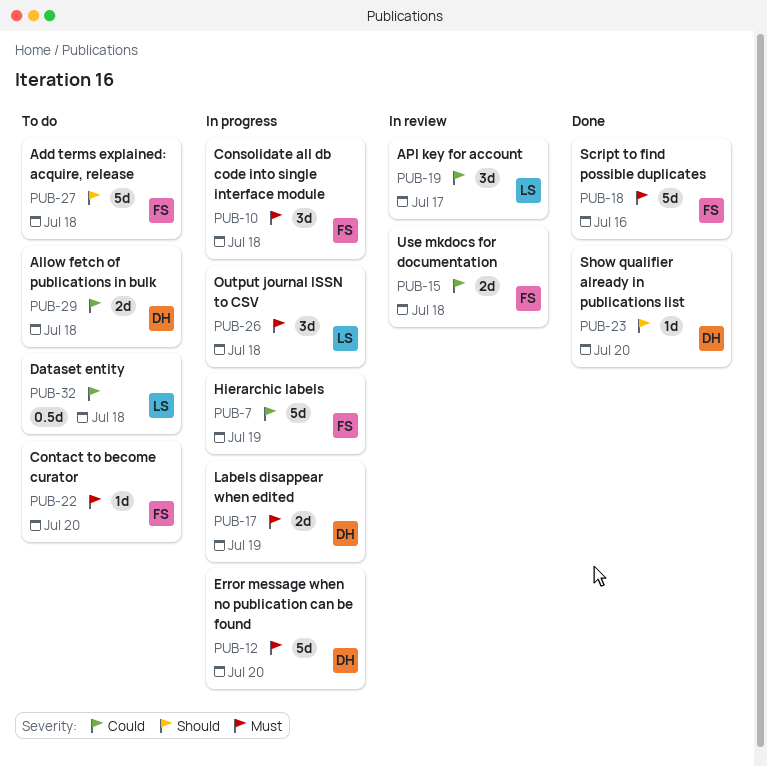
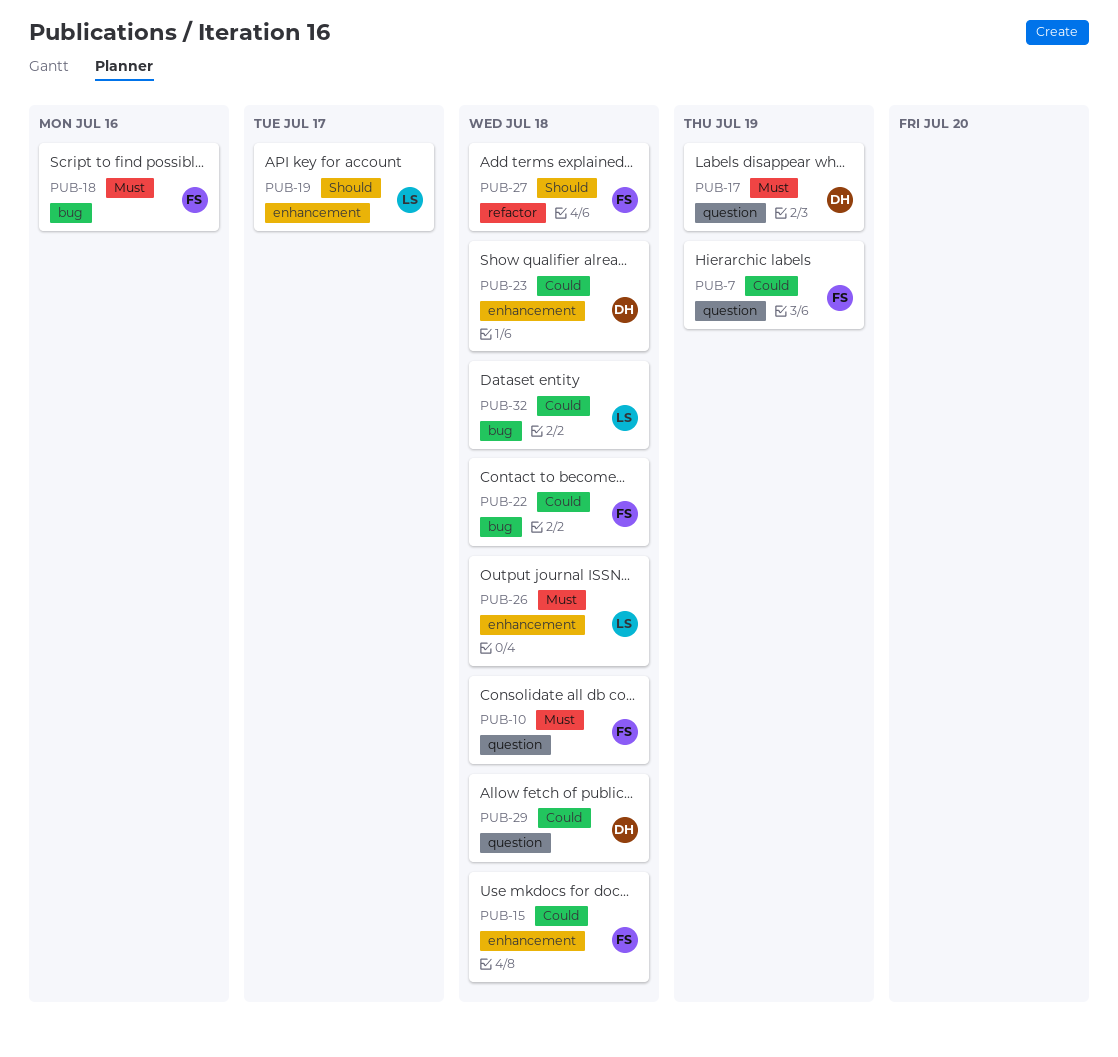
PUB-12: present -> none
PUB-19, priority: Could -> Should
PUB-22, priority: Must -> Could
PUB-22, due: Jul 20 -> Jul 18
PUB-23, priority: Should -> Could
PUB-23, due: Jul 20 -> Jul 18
****************************************
◆ WORK ORDER ◆
The answer should match the data above word for word, with no pictures in it.

◆ RESPONSE BELOW ◆
PUB-12: present -> none
PUB-19, priority: Could -> Should
PUB-22, priority: Must -> Could
PUB-22, due: Jul 20 -> Jul 18
PUB-23, priority: Should -> Could
PUB-23, due: Jul 20 -> Jul 18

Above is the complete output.